もしかしたら、使用人が少なすぎてティナは侍女の仕事を仕方なく掛け持ちしているのかもしれない。少しでも個人の負担が少なくなればいいのにと思った。
「それはティナを辞めさせろということですか?」
「違います! もう少し、人を雇って仕事の負担を減らせば……」
「新参者が、執事の私に意見するのですか?」
ロゼッタは純粋にカルヴァード公爵を思って言ったが、それは伝わらなかったらしい。フェイは疑うように眉を顰めた。
「せ、せめて、料理人だけでも!」
「無理ですね。もちろん、あなたが旦那様の食事を作るのも許しません。大人しくご実家へ帰るのが、あなたのためですよ」
食い下がるロゼッタにフェイはピシャリと言い放つ。
「……わたしは帰りません」
ロゼッタは俯き、グッと手が痛むほど拳を握る。
ここでロゼッタが引けば、アーネストが気まぐれにまたアリシアを侍女に寄越せと言ってくるかもしれない。
家族を守るためには、侍女としてロゼッタがカルヴァード公爵家を見張るしかないのだ。
フェイは、ロゼッタがエントランスホールの掃除を終えるのと同時にどこかへ行ってしまった。おそらく、自分の仕事へと戻ったのだろう。
ロゼッタは彼を気にすることなく、客室の掃除をした。そして日が落ち、蝋燭の灯りなしでは廊下を歩けなくなった頃に、漸く客室の掃除を終えることができた。
「……疲れた」
侍女二人で仕事を回すのは、やはり無理がある。
ロゼッタは重たい身体を引き摺って、ノロノロと食堂へと向かう。
「労働の後にティナの料理を食べるのは、精神的にかなり痛いのよね。
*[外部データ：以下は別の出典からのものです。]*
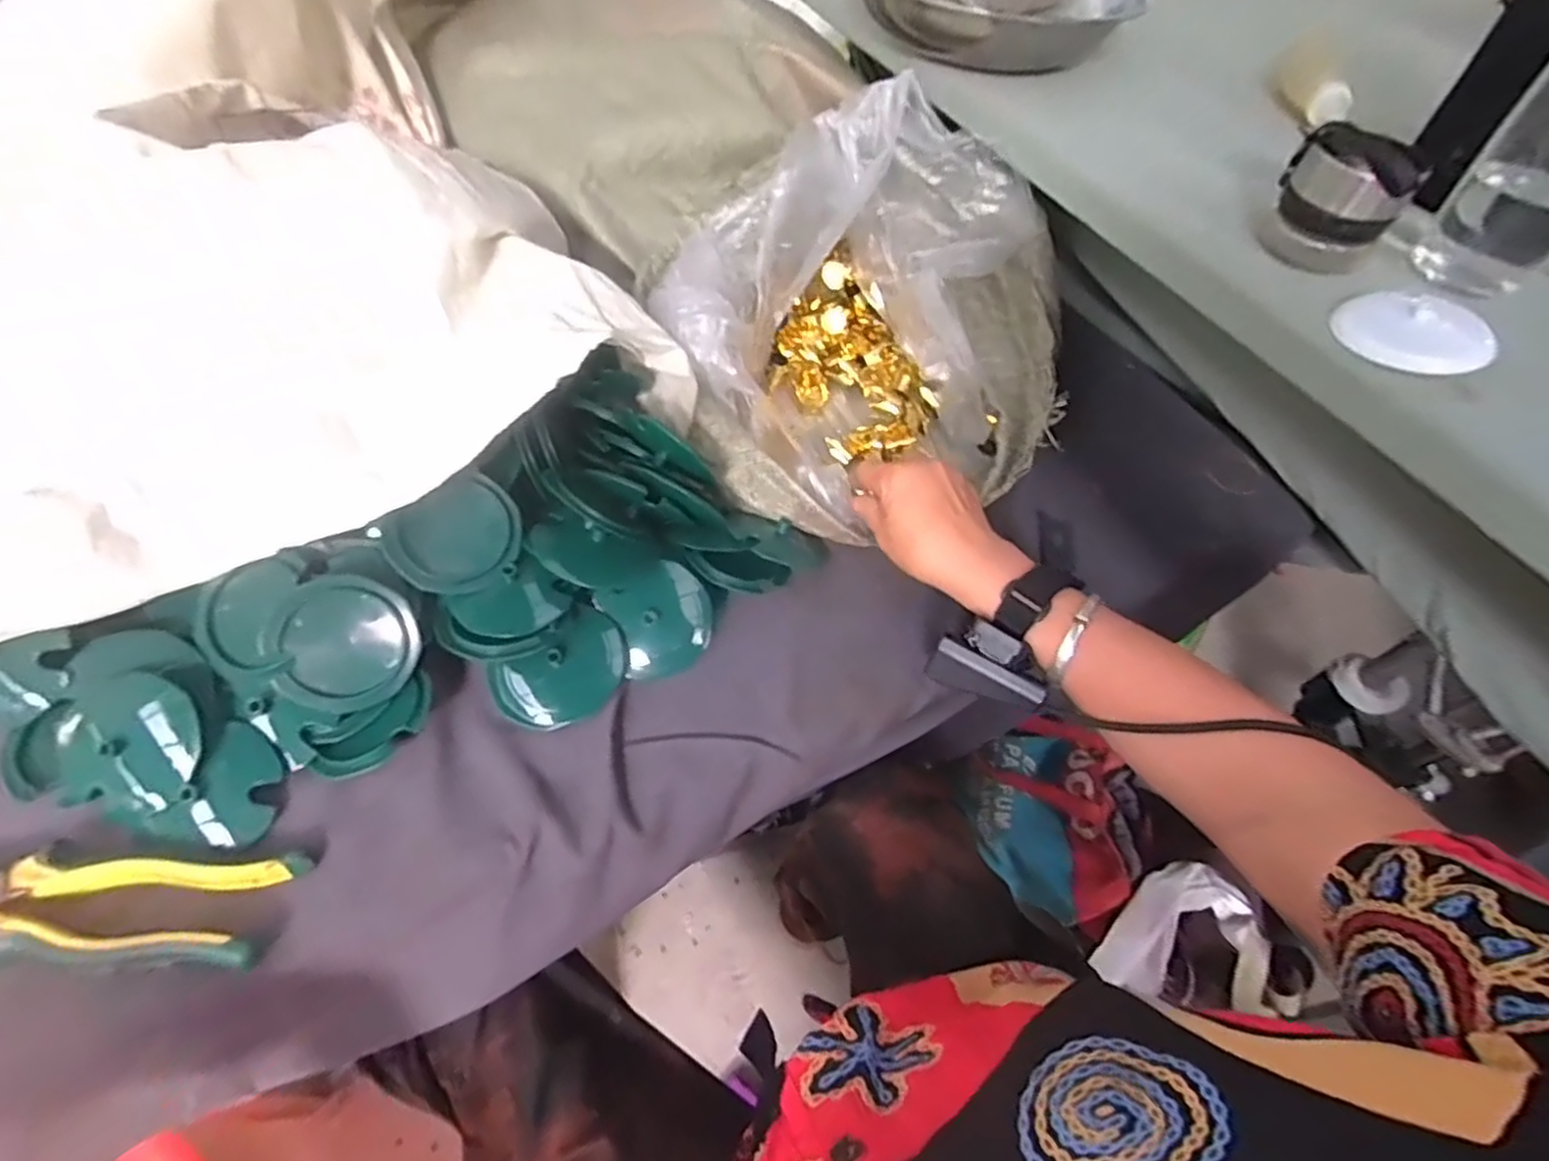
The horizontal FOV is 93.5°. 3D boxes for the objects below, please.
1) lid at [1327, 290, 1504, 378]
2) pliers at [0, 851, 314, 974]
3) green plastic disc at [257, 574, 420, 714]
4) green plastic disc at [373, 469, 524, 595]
[{"bbox_3d":[0.363,-0.142,0.411,0.070,0.020,0.070,3,53,-4],"label":"lid"},{"bbox_3d":[-0.346,0.164,0.364,0.193,0.027,0.055,4,48,-6],"label":"pliers"},{"bbox_3d":[-0.246,0.036,0.417,0.074,0.006,0.074,1,89,-23],"label":"green plastic disc"},{"bbox_3d":[-0.193,-0.026,0.445,0.076,0.010,0.062,-33,95,-23],"label":"green plastic disc"}]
ただでさえ、身体が疲れているというのに……」
食堂へ足を進めるごとに、胃がずっしりと重くなる。
すると、気にしないようにしていたフェイへの怒りがフツフツと沸いてきた。
「こんなに使用人が少ないなんて、明らかにおかしいでしょ! 何を隠しているのは分かるわ。でも、わたしは詮索する気はないし……とにかく、せめて料理人だけは雇いなさいよ!」
愚痴を言うが、それだけで労働環境が改善されないのは分かりきっている。貧乏男爵令嬢如きの意見が採用されないのも仕方がない。なにせロゼッタには信用がないのだから。
鬱屈した気持ちで歩いていると、いつの間にか食堂へと到着していた。